José Luís Gonçalves
Os recentes atos de violência praticados por grupos de pessoas organizadas ou até por Estados deviam provocar em nós um sobressalto cívico e ético. Se o terror e a insegurança que a violência espalhou, por estes dias, quer em contexto desportivo quer em contexto político, já seriam suficientemente graves para nos fazer pensar enquanto comunidade, a desvalorização deste fenómeno e dos seus efeitos por parte de responsáveis devia obrigar-nos a uma reflexão profunda. Quando agressões a atletas são avaliadas com a frase “isto foi chato mas o crime faz parte do dia-a-dia”, ou a reação militar israelita na Faixa de Gaza que provocou 60 mortes é justificada pelo poder político com a argumentação/confissão de que os métodos não letais “não funcionam”, estamos a destruir os princípios que nos constituíram como nações civilizadas construídas a partir da defesa da vida e da dignidade humanas.

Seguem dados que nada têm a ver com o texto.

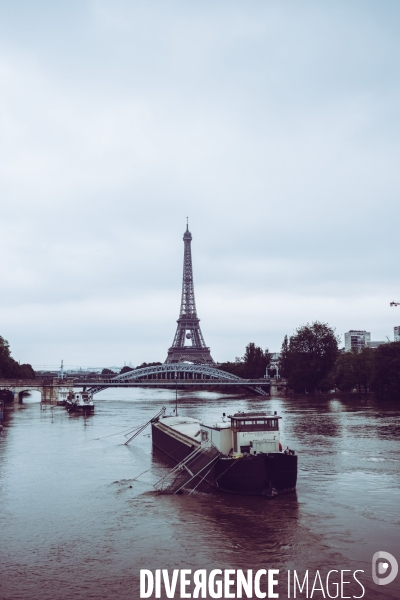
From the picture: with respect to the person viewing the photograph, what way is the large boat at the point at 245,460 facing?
facing away from the viewer and to the left of the viewer
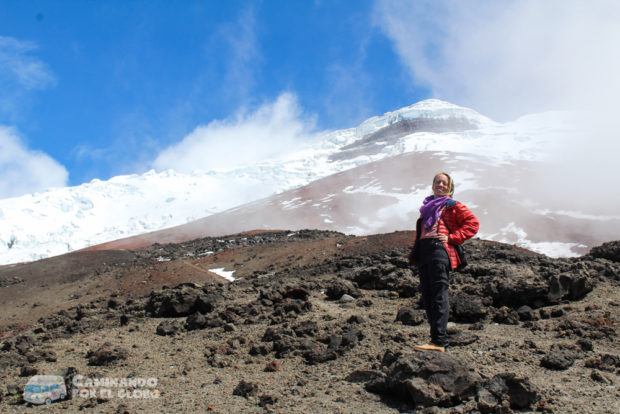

A desvalorização da violência ou mesmo/até a sua justificação devem merecer uma apertada censura social. A partir de dados obtidos em 2017, o Instituto Europeu para a Igualdade de Género apurou/consegue afirmar que quase uma em cada duas mulheres (47%) que sofreu violência nunca disse a ninguém “seja à polícia, serviços de saúde, um amigo, vizinho ou colega”. É uma delas? O que dizer aos idosos que são vítimas de maus-tratos, fenómeno que foi no passado silenciado ou desvalorizado, embora a sua incidência tenha duplicado nos últimos anos? Como responder às crianças vítimas de violência real ou virtual (cyberbullying) no interior das nossas escolas ou na solidão das redes sociais? A violência constitui, pois, uma problemática moral que emerge com maior ou menor pertinência no contexto da sua (des)valorização social, cultural e política.
Se a violência espontânea pode ser compreendida num quadro ontogenético – enquanto processo de formação da personalidade que influencia o comportamento e que resulta da interação de um conjunto de características pessoais, históricas, desenvolvimentais e contextuais –, a organização da violência representa sempre uma transgressão que importa assinalar, prevenir, julgar e, no limite, punir. E mesmo que se admita que a violência é inerente à socialização do homem, conforme constatam o direito, a psicanálise, a antropologia, a filosofia, a psicologia e a etologia, o alargamento contemporâneo da noção de violência ajuda a compreender a premência da sua tipificação quando exercida nos vários contextos domésticos, sociais, escolares, laborais…
Pior que a violência é a sua desvalorização. Uma vez instaurada uma cultura da violência, esta tende a fundamentar a intolerância e o desprezo pelos “diferentes”, desenhando, não raras vezes, geografias da violência que separam o “nós” dos “outros” (agressor-vítima). A instituição de uma “violência simbólica” (Bourdieu) no espaço público acontece por via da construção intencional de crenças e estereótipos no processo de socialização através de um discurso dominante que é tendencialmente aceite como “natural”, moldando uma visão de pessoa e de sociedade-mundo.